The project was an effective rebuilding of once derelict buildings at Kirkmichael, Black Isle. The buildings and part of the graveyard are listed as a Scheduled Ancient Monument and the building is also Category B listed. The original medieval ecclesiastical building ceased to be used for worship in the 18th century after which its condition deteriorated and in recent times had fallen into significant disrepair.
McGregor Bowes’ appointment as lead consultant was in 2013 and works started on the restoration in 2016. The works included: masonry repairs; a new roof using as much of the original material as possible and matching reclaimed slates; new solid oak doors and bespoke fixed-light windows; new Caithness stone floors; new paths that were graded to improve access whilst blending with the existing levels; a new green sedum soft-cap on an existing monument.
The final part of the project was the interpretation and display element, the design of which was carried out by McGregor Bowes, who also acted as main contractor, working with StudioSP.
This created a display of medieval ornamental grave memorials that are recognised as being of considerable archaeological interest, which were relocated for conservation purposes inside the Nave of the building, and adding interpretation throughout the site.
The display includes “as-new” carvings of existing medieval stones to illustrate the original appearance of two gravestones, on top of bespoke seat displays in the Nave and Chancel of the building.

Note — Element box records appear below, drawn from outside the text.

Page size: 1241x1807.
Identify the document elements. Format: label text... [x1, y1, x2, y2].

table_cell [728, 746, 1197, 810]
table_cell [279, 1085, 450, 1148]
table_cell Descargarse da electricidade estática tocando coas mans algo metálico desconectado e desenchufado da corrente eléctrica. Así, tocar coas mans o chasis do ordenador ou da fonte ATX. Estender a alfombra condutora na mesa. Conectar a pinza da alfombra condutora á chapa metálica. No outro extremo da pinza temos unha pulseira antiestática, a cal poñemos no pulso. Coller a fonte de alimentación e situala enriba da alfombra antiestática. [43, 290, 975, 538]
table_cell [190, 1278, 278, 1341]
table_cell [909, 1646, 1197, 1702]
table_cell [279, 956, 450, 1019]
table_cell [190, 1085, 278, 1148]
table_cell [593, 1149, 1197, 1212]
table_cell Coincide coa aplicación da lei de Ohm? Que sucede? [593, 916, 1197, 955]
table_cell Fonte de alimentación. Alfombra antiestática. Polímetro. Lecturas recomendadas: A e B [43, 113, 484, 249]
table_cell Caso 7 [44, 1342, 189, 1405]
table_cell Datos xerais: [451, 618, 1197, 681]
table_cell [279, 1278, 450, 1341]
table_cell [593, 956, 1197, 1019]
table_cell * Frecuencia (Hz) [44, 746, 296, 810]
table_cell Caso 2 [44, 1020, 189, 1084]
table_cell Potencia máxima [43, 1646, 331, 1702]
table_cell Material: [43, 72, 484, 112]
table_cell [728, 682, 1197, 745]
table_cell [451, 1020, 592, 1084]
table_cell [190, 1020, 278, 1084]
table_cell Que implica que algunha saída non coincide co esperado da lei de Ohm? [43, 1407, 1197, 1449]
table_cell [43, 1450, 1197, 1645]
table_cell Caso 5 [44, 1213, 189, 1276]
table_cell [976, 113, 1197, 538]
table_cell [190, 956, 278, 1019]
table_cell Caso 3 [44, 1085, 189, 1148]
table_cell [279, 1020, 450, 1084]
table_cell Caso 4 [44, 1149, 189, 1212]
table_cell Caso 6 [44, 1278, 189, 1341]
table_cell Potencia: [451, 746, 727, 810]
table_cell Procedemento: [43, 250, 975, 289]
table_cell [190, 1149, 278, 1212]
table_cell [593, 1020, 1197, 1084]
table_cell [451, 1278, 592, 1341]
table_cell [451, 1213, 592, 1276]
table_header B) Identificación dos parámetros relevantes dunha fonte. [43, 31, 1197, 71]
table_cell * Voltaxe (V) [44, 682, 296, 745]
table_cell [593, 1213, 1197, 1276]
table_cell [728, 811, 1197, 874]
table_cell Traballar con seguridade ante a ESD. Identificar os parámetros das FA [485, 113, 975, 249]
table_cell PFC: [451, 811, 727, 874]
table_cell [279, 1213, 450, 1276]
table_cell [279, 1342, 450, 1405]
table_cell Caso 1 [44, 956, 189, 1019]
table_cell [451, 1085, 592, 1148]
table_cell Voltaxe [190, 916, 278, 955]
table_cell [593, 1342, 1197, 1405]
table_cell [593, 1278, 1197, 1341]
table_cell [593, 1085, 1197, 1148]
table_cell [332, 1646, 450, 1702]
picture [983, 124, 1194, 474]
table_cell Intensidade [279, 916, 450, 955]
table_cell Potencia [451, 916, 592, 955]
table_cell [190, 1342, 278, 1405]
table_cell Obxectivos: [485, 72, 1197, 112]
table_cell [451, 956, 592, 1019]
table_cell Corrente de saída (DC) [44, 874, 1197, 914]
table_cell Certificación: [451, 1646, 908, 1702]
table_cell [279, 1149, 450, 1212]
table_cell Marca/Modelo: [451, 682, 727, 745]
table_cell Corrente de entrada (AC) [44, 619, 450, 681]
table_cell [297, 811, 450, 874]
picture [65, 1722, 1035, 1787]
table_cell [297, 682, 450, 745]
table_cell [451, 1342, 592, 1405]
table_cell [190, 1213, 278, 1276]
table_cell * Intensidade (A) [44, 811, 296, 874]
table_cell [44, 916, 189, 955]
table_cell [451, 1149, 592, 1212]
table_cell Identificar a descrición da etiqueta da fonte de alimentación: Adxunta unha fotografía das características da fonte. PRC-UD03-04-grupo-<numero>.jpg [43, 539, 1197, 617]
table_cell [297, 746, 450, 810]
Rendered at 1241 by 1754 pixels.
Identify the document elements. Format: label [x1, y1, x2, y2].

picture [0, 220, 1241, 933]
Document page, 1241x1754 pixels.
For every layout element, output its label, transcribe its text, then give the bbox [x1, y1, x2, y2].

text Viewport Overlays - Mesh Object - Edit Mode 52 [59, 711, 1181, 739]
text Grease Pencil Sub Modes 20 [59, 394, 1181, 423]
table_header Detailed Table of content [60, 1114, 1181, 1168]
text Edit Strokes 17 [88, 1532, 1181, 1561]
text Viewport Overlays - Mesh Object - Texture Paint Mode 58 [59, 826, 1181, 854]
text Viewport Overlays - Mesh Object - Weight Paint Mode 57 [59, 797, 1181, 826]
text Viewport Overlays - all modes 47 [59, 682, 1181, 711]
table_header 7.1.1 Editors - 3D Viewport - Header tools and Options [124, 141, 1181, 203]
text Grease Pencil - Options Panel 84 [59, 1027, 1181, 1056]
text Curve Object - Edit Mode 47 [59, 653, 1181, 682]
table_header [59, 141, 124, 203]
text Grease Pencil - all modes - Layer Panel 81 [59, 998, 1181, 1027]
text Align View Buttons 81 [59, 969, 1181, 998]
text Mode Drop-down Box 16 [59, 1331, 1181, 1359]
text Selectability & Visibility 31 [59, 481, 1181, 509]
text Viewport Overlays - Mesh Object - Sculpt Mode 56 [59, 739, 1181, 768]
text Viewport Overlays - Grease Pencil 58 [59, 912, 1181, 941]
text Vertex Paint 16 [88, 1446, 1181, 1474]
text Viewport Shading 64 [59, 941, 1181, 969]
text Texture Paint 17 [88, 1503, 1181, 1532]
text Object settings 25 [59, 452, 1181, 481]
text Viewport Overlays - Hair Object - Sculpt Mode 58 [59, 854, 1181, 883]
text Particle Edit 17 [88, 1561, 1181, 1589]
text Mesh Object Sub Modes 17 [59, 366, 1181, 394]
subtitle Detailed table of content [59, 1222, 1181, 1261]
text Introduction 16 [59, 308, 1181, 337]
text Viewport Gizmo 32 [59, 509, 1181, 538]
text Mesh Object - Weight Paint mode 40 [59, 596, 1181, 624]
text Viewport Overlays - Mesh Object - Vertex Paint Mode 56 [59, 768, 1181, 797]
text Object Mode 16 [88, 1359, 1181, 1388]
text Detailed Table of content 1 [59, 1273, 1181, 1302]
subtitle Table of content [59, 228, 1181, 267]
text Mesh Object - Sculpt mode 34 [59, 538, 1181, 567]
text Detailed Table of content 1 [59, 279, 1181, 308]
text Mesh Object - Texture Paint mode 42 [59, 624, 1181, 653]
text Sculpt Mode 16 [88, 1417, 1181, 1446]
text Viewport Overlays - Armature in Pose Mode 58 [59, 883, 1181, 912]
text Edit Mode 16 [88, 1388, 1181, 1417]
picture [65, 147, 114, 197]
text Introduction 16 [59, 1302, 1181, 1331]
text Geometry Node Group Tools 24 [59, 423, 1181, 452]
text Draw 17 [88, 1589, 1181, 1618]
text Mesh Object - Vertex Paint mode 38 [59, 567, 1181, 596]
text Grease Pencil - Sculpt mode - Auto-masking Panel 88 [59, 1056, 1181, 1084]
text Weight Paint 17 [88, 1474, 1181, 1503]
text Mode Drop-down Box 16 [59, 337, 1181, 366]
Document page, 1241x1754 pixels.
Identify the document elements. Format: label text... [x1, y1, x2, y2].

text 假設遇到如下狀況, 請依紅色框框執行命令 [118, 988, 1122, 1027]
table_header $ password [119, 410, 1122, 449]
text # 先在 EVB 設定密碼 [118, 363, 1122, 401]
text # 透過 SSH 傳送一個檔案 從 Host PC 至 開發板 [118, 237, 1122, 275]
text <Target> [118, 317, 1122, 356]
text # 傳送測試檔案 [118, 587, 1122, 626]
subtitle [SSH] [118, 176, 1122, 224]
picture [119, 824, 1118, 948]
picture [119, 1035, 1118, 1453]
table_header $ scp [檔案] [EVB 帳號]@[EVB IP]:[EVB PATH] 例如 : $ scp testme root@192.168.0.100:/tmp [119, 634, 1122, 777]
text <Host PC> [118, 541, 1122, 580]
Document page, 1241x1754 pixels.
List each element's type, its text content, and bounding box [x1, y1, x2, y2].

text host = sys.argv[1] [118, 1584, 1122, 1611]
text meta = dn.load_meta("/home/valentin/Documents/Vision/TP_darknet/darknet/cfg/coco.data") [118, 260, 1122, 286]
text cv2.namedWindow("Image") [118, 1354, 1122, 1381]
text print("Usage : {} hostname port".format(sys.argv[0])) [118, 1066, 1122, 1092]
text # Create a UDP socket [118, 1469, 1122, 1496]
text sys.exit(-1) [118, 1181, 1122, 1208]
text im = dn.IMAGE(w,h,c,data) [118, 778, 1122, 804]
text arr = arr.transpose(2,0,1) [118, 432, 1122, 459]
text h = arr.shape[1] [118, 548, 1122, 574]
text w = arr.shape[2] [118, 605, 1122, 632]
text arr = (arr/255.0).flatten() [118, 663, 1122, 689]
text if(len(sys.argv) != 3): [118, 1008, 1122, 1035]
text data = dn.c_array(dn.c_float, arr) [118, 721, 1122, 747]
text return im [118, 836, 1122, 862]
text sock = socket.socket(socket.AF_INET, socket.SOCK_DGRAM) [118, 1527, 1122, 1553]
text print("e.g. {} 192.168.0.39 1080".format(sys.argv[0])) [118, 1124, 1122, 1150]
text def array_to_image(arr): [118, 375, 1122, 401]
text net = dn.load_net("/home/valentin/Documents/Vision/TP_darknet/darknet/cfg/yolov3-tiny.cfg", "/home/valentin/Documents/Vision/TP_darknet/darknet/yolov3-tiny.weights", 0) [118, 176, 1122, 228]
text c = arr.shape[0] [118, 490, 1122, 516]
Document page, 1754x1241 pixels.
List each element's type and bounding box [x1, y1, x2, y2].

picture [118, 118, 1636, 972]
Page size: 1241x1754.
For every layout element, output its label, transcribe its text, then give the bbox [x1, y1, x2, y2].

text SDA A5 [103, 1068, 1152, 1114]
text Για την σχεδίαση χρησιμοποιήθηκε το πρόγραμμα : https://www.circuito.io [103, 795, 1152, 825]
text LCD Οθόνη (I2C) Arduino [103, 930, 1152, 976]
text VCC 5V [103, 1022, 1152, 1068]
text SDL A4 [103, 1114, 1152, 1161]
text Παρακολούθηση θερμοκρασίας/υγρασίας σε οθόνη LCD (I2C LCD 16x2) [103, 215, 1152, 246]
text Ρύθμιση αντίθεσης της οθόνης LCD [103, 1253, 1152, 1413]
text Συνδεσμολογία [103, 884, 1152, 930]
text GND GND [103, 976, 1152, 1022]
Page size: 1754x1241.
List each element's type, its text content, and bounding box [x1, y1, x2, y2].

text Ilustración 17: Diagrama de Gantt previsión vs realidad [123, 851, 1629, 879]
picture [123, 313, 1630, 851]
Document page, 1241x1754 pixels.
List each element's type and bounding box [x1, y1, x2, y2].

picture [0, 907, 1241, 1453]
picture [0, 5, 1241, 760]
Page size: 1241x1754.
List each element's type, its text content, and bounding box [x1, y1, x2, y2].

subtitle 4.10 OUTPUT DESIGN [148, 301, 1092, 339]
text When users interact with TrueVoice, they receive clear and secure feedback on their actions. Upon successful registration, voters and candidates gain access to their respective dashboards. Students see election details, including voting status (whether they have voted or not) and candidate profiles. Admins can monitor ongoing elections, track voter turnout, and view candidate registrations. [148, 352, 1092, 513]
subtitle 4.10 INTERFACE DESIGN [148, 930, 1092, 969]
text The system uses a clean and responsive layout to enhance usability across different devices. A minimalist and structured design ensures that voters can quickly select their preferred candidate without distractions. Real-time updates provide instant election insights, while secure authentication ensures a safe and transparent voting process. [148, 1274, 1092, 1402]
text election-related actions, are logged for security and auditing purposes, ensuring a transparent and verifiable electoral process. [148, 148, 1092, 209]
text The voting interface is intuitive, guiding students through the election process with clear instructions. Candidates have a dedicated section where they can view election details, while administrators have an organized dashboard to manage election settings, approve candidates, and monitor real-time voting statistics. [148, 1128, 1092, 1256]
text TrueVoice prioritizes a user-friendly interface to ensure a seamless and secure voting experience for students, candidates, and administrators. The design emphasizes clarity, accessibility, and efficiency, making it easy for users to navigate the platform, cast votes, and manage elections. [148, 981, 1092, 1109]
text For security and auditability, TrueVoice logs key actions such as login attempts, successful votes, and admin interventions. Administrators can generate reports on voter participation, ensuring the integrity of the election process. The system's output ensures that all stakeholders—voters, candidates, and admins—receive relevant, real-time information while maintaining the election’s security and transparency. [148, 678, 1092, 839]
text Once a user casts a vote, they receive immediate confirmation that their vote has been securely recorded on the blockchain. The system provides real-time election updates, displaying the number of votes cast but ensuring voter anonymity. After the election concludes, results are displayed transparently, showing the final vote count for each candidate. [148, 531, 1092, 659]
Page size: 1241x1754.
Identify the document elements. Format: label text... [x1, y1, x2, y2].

Supporting Statement• Build and design quality
The restoration observed ICOMOS and Burra Charter guidelines and Historic Environment Scotland’s comments. Analysis of the existing mortars and harling was carried out by the Scottish Lime Centre Trust and recipes were formed from these. A petrographic analysis of the stone was made and replacement stone was chosen from this. Numerous other historical, archaeological, architectural and structural reports were carried out at various stages.
Repairs to the fabric were limited to the minimum necessary to secure the fabric. Only materials that were life expired were replaced. Any materials that were replaced were done with the same materials, or the best available matching materials.
A main part of the interpretation scheme was the installation of two benches with “as-new” stone displays of existing medieval stones to illustrate the original appearance of gravestones, on top of bespoke seat displays.
Restoration is inherently sustainable. Materials were re-used where possible; where new materials were required local materials with a lower embedded energy and high quality materials that would have a long lifespan were used.
• Enhancement of local built environment
The building was previously an eyesore on one of the main transport routes and the cause of considerable community embarrassment. It has now changed into a source of local pride.
The building ties in with other attractions in the area and will become an important link in the heritage narrative for visitors and locals.
• Community involvement
The project sprang from local community concern about the deteriorating condition of the buildings; a Trust was formed and a programme of fundraising was started. The Trust worked for more than 15 years to raise the £750,000 project cost (£370,000 construction cost).
The local community has been involved in all stages of the project including the works, with a large number of volunteers working on: clearing the site; archaeological digs during the works; installing the interpretation and displays.
During the works, there were “open days” where demonstrations of traditional techniques were carried out. The Trust had tours of the site prior to the works, which were included in these open days. There have also been lectures based on historical research. This research is added to the Trust’s website.
The building was included in Doors Open Days and the organiser said that:
“…it was our top Doors Open Day venue for 2017 at over 200 visitors on a less than brilliant weekend weather wise! The feedback from the visitors is great with lots of praise for Jim Mackay (the Chair of the Trust) and the whole team.”
The building was opened by His Royal Highness the Duke of Gloucester who said it was an exemplar of a community heritage project.
When the works started the building was in a state of ruin and it would not have taken long for the building to be lost. As well as conserving the building it now houses a unique collection of nationally significant gravestones that were saved before erosion led to surface relief being lost.